## Directive
Please copy the entries starting with the line containing "## Diferenciais" and going on through the line containing "- Utilizar o [Docker](https://www.docker.com/get-started)", both included, character for character.

————

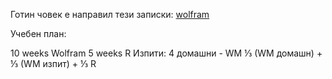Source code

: Готин човек е направил тези записки: 
[wolfram](https://github.com/socratica/wolfram/tree/06aa3ecc0a829e17ba60650ff6dc168aaee5c584/lessons)

Учебен план:

10 weeks Wolfram
5 weeks R
Изпити: 
    4 домашни  -  WM
    ⅓ (WM домашн) + ⅓  (WM изпит) + ⅓ R


    
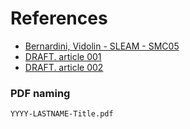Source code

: # References

 - [Bernardini, Vidolin - SLEAM - SMC05](https://github.com/s-e-a-m/References/blob/master/SustainableLiveElectroAcousticMusic_Bernardini-Vidolin_SMC05-0.8-FINAL.pdf)
 - [DRAFT. article 001](https://github.com/s-e-a-m/References/blob/master/SEAM-draft-paper/LAC-20-SEAM-sent.pdf)
 - [DRAFT. article 002](https://github.com/s-e-a-m/References/blob/master/SEAM-draft-paper/SMCCIM_2020_paper_179-2.pdf)

### PDF naming

`YYYY-LASTNAME-Title.pdf`
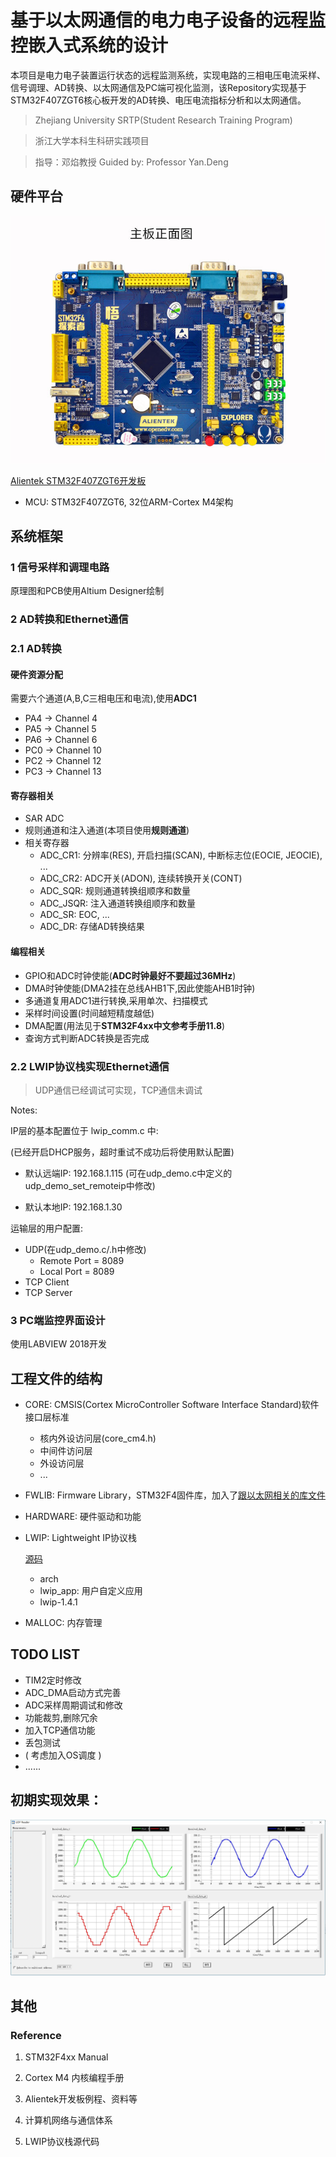 # 基于以太网通信的电力电子设备的远程监控嵌入式系统的设计

本项目是电力电子装置运行状态的远程监测系统，实现电路的三相电压电流采样、信号调理、AD转换、以太网通信及PC端可视化监测，该Repository实现基于STM32F407ZGT6核心板开发的AD转换、电压电流指标分析和以太网通信。

> Zhejiang University SRTP(Student Research Training Program)

> 浙江大学本科生科研实践项目

> 指导：邓焰教授 Guided by: Professor Yan.Deng

## 硬件平台

![ ](Illustration/board.jpg)

[Alientek STM32F407ZGT6开发板](http://www.alientek.com/productinfo/714608.html)

- MCU: STM32F407ZGT6, 32位ARM-Cortex M4架构

## 系统框架

### 1 信号采样和调理电路

原理图和PCB使用Altium Designer绘制

### 2 AD转换和Ethernet通信

### 2.1 AD转换

#### 硬件资源分配

需要六个通道(A,B,C三相电压和电流),使用**ADC1**

- PA4 -> Channel 4
- PA5 -> Channel 5
- PA6 -> Channel 6
- PC0 -> Channel 10
- PC2 -> Channel 12
- PC3 -> Channel 13

#### 寄存器相关

- SAR ADC
- 规则通道和注入通道(本项目使用**规则通道**)
- 相关寄存器
  - ADC_CR1: 分辨率(RES), 开启扫描(SCAN), 中断标志位(EOCIE, JEOCIE), ...
  - ADC_CR2: ADC开关(ADON), 连续转换开关(CONT)
  - ADC_SQR: 规则通道转换组顺序和数量
  - ADC_JSQR: 注入通道转换组顺序和数量
  - ADC_SR: EOC, ...
  - ADC_DR: 存储AD转换结果

#### 编程相关

- GPIO和ADC时钟使能(**ADC时钟最好不要超过36MHz**)
- DMA时钟使能(DMA2挂在总线AHB1下,因此使能AHB1时钟)
- 多通道复用ADC1进行转换,采用单次、扫描模式
- 采样时间设置(时间越短精度越低)
- DMA配置(用法见于**STM32F4xx中文参考手册11.8**)
- 查询方式判断ADC转换是否完成

### 2.2 LWIP协议栈实现Ethernet通信

> UDP通信已经调试可实现，TCP通信未调试

Notes:

IP层的基本配置位于 lwip_comm.c 中:

(已经开启DHCP服务，超时重试不成功后将使用默认配置)

- 默认远端IP: 192.168.1.115 (可在udp_demo.c中定义的udp_demo_set_remoteip中修改)

- 默认本地IP: 192.168.1.30

运输层的用户配置:

- UDP(在udp_demo.c/.h中修改)
  - Remote Port = 8089
  - Local Port = 8089
- TCP Client
- TCP Server

### 3 PC端监控界面设计

使用LABVIEW 2018开发

## 工程文件的结构

- CORE: CMSIS(Cortex MicroController Software Interface Standard)软件接口层标准
  - 核内外设访问层(core_cm4.h)
  - 中间件访问层
  - 外设访问层
  - ...

- FWLIB: Firmware Library，STM32F4固件库，加入了[跟以太网相关的库文件](.\FWLIB\STM32F4x7_ETH_Driver)

- HARDWARE: 硬件驱动和功能

- LWIP: Lightweight IP协议栈
  
  [源码](https://savannah.nongnu.org/projects/lwip/)
  - arch
  - lwip_app: 用户自定义应用
  - lwip-1.4.1

- MALLOC: 内存管理

## TODO LIST

- TIM2定时修改
- ADC_DMA启动方式完善
- ADC采样周期调试和修改
- 功能裁剪,删除冗余
- 加入TCP通信功能
- 丢包测试
- ( 考虑加入OS调度 )
- ......

## 初期实现效果：

![ ](Illustration/example.jpg)

## 其他

### Reference

1. STM32F4xx Manual

2. Cortex M4 内核编程手册

3. Alientek开发板例程、资料等

4. 计算机网络与通信体系

5. LWIP协议栈源代码
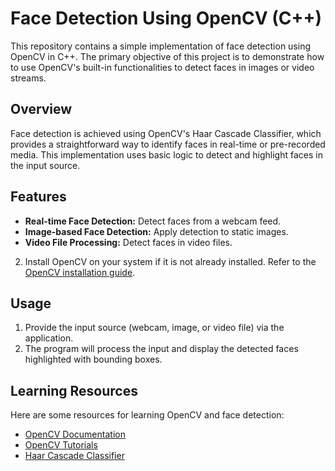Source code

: # Face Detection Using OpenCV (C++)

This repository contains a simple implementation of face detection using OpenCV in C++. The primary objective of this project is to demonstrate how to use OpenCV's built-in functionalities to detect faces in images or video streams.

## Overview

Face detection is achieved using OpenCV's Haar Cascade Classifier, which provides a straightforward way to identify faces in real-time or pre-recorded media. This implementation uses basic logic to detect and highlight faces in the input source.

## Features

- **Real-time Face Detection:** Detect faces from a webcam feed.
- **Image-based Face Detection:** Apply detection to static images.
- **Video File Processing:** Detect faces in video files.

2. Install OpenCV on your system if it is not already installed. Refer to the [OpenCV installation guide](https://docs.opencv.org/master/df/d65/tutorial_table_of_content_introduction.html).

## Usage

1. Provide the input source (webcam, image, or video file) via the application.
2. The program will process the input and display the detected faces highlighted with bounding boxes.

## Learning Resources

Here are some resources for learning OpenCV and face detection:

- [OpenCV Documentation](https://docs.opencv.org/)
- [OpenCV Tutorials](https://docs.opencv.org/master/d9/df8/tutorial_root.html)
- [Haar Cascade Classifier](https://docs.opencv.org/master/d7/d8b/tutorial_py_face_detection.html)
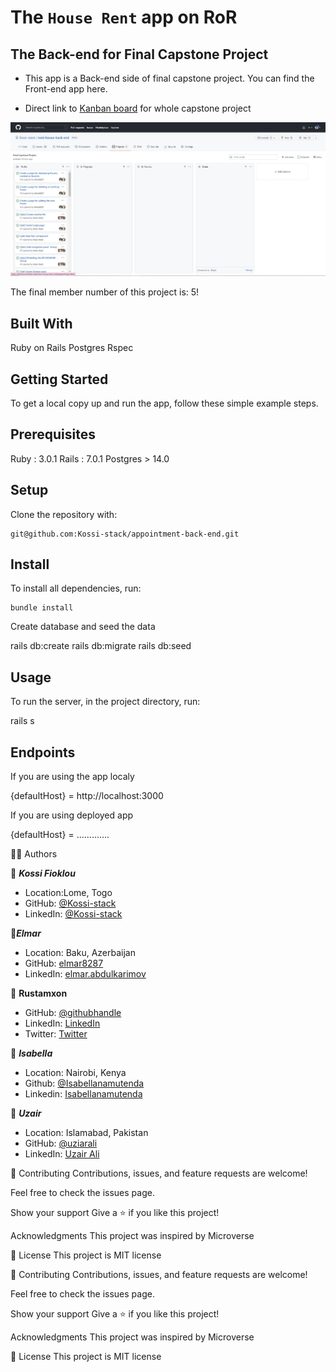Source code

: # The `House Rent` app on RoR

## The Back-end for Final Capstone Project

- This app is a Back-end side of final capstone project. You can find the Front-end app here.

- Direct link to [Kanban board](https://github.com/Kossi-stack/rent-house-back-end/projects/1) for whole capstone project


![Kanban screen](./app/assets/image/kanban.JPG)

The final member number of this project is: 5!

## Built With

Ruby on Rails 
Postgres 
Rspec

## Getting Started

To get a local copy up and run the app, follow these simple example steps.

## Prerequisites

Ruby : 3.0.1
Rails : 7.0.1
Postgres > 14.0

## Setup
Clone the repository with:

    git@github.com:Kossi-stack/appointment-back-end.git

## Install
To install all dependencies, run:

    bundle install

Create database and seed the data

   rails db:create
   rails db:migrate
   rails db:seed

## Usage
To run the server, in the project directory, run:

  rails s

## Endpoints

If you are using the app localy

{defaultHost} = http://localhost:3000

If you are using deployed app

{defaultHost} = .............


👤👤 Authors

👤 ***Kossi Fioklou***
- Location:Lome, Togo
- GitHub: [@Kossi-stack](https://github.com/kossi-stack)
- LinkedIn: [@Kossi-stack](https://www.linkedin.com/in/kossi-stack/)

👤***Elmar***
- Location: Baku, Azerbaijan
- GitHub: [elmar8287](https://github.com/elmar8287)
- LinkedIn: [elmar.abdulkarimov](https://www.linkedin.com/in/elmar-abdulkarimov/)

👤 **Rustamxon**

- GitHub: [@githubhandle](https://github.com/Rustamxon7)
- LinkedIn: [LinkedIn](https://www.linkedin.com/in/rustamjon-tolipov-6a831020b)
- Twitter: [Twitter](https://twitter.com/Rustamjon7777)

👤 ***Isabella***
- Location: Nairobi, Kenya
- Github: [@Isabellanamutenda](https://github.com/Isabellanamutenda)
- Linkedin: [Isabellanamutenda](https://www.linkedin.com/in/isabella-namutenda/)


👤 ***Uzair***
- Location: Islamabad, Pakistan
- GitHub: [@uziarali](https://github.com/uzairali19)
- LinkedIn: [Uzair Ali](https://www.linkedin.com/in/uzairali19/)



🤝 Contributing
Contributions, issues, and feature requests are welcome!

Feel free to check the issues page.

Show your support
Give a ⭐️ if you like this project!

Acknowledgments
This project was inspired by Microverse

📝 License
This project is MIT license


🤝 Contributing
Contributions, issues, and feature requests are welcome!

Feel free to check the issues page.

Show your support
Give a ⭐️ if you like this project!

Acknowledgments
This project was inspired by Microverse

📝 License
This project is MIT license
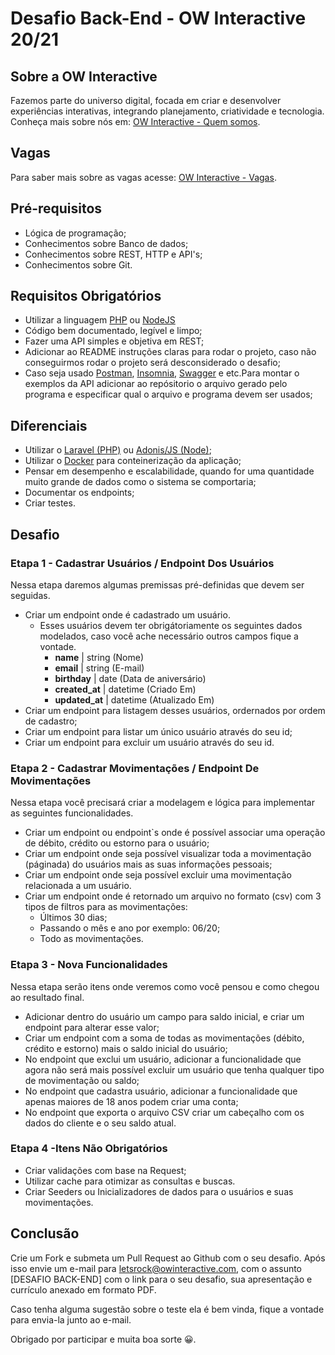 # Desafio Back-End - OW Interactive 20/21

## Sobre a OW Interactive
Fazemos parte do universo digital, focada em criar e desenvolver experiências interativas, integrando planejamento, criatividade e tecnologia. Conheça mais sobre nós em: [OW Interactive - Quem somos](http://www.owinteractive.com/quem-somos/).

## Vagas
Para saber mais sobre as vagas acesse: [OW Interactive - Vagas](http://www.owinteractive.com/vagas/).

## Pré-requisitos
- Lógica de programação;
- Conhecimentos sobre Banco de dados;
- Conhecimentos sobre REST, HTTP e API's;
- Conhecimentos sobre Git.

## Requisitos Obrigatórios
- Utilizar a linguagem [PHP](https://www.php.net/) ou [NodeJS](https://nodejs.org)
- Código bem documentado, legível e limpo;
- Fazer uma API simples e objetiva em REST;
- Adicionar ao README instruções claras para rodar o projeto, caso não conseguirmos rodar o projeto será desconsiderado o desafio;
- Caso seja usado [Postman](https://www.php.net/), [Insomnia](https://insomnia.rest/), [Swagger](https://swagger.io/) e etc.Para montar o exemplos da API adicionar ao repósitorio o arquivo gerado pelo programa e especificar qual o arquivo e programa devem ser usados;

## Diferenciais
- Utilizar o [Laravel (PHP)](https://laravel.com/docs/7.x) ou [Adonis/JS (Node)](https://adonisjs.com/docs/4.1/installation);
- Utilizar o [Docker](https://www.docker.com/get-started) para conteinerização da aplicação;
- Pensar em desempenho e escalabilidade, quando for uma quantidade muito grande de dados como o sistema se comportaria;
- Documentar os endpoints;
- Criar testes.

## Desafio

### Etapa 1 - Cadastrar Usuários / Endpoint Dos Usuários
Nessa etapa daremos algumas premissas pré-definidas que devem ser seguidas.

- Criar um endpoint onde é cadastrado um usuário.
  - Esses usuários devem ter obrigátoriamente os seguintes dados modelados, caso você ache necessário outros campos fique a vontade.
    - **name** | string (Nome)
    - **email** | string (E-mail)
    - **birthday** | date (Data de aniversário)
    - **created_at** | datetime (Criado Em)
    - **updated_at** | datetime (Atualizado Em)
- Criar um endpoint para listagem desses usuários, ordernados por ordem de cadastro;
- Criar um endpoint para listar um único usuário através do seu id;
- Criar um endpoint para excluir um usuário através do seu id.

### Etapa 2 - Cadastrar Movimentações / Endpoint De Movimentações
Nessa etapa você precisará criar a modelagem e lógica para implementar as seguintes funcionalidades.

- Criar um endpoint ou endpoint`s onde é possível associar uma operação de débito, crédito ou estorno para o usuário;
- Criar um endpoint onde seja possível visualizar toda a movimentação (páginada) do usuários mais as suas informações pessoais;
- Criar um endpoint onde seja possível excluir uma movimentação relacionada a um usuário.
- Criar um endpoint onde é retornado um arquivo no formato (csv) com 3 tipos de filtros para as movimentações:
  - Últimos 30 dias;
  - Passando o mês e ano por exemplo: 06/20;
  - Todo as movimentações.

### Etapa 3 - Nova Funcionalidades
Nessa etapa serão itens onde veremos como você pensou e como chegou ao resultado final.

- Adicionar dentro do usuário um campo para saldo inicial, e criar um endpoint para alterar esse valor;
- Criar um endpoint com a soma de todas as movimentações (débito, crédito e estorno) mais o saldo inicial do usuário;
- No endpoint que exclui um usuário, adicionar a funcionalidade que agora não será mais possível excluir um usuário que tenha qualquer tipo de movimentação ou saldo;
- No endpoint que cadastra usuário, adicionar a funcionalidade que apenas maiores de 18 anos podem criar uma conta;
- No endpoint que exporta o arquivo CSV criar um cabeçalho com os dados do cliente e o seu saldo atual.

### Etapa 4 -Itens Não Obrigatórios
- Criar validações com base na Request;
- Utilizar cache para otimizar as consultas e buscas.
- Criar Seeders ou Inicializadores de dados para o usuários e suas movimentações.

## Conclusão
Crie um Fork e submeta um Pull Request ao Github com o seu desafio. Após isso envie um e-mail para [letsrock@owinteractive.com](mailto:letsrock@owinteractive.com), com o assunto [DESAFIO BACK-END] com o link para o seu desafio, sua apresentação e currículo anexado em formato PDF.

Caso tenha alguma sugestão sobre o teste ela é bem vinda, fique a vontade para envia-la junto ao e-mail.

Obrigado por participar e muita boa sorte 😀.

————

## Response to this task
## Diferenciais
- Utilizar o [Laravel (PHP)](https://laravel.com/docs/7.x) ou [Adonis/JS (Node)](https://adonisjs.com/docs/4.1/installation);
- Utilizar o [Docker](https://www.docker.com/get-started) para conteinerização da aplicação;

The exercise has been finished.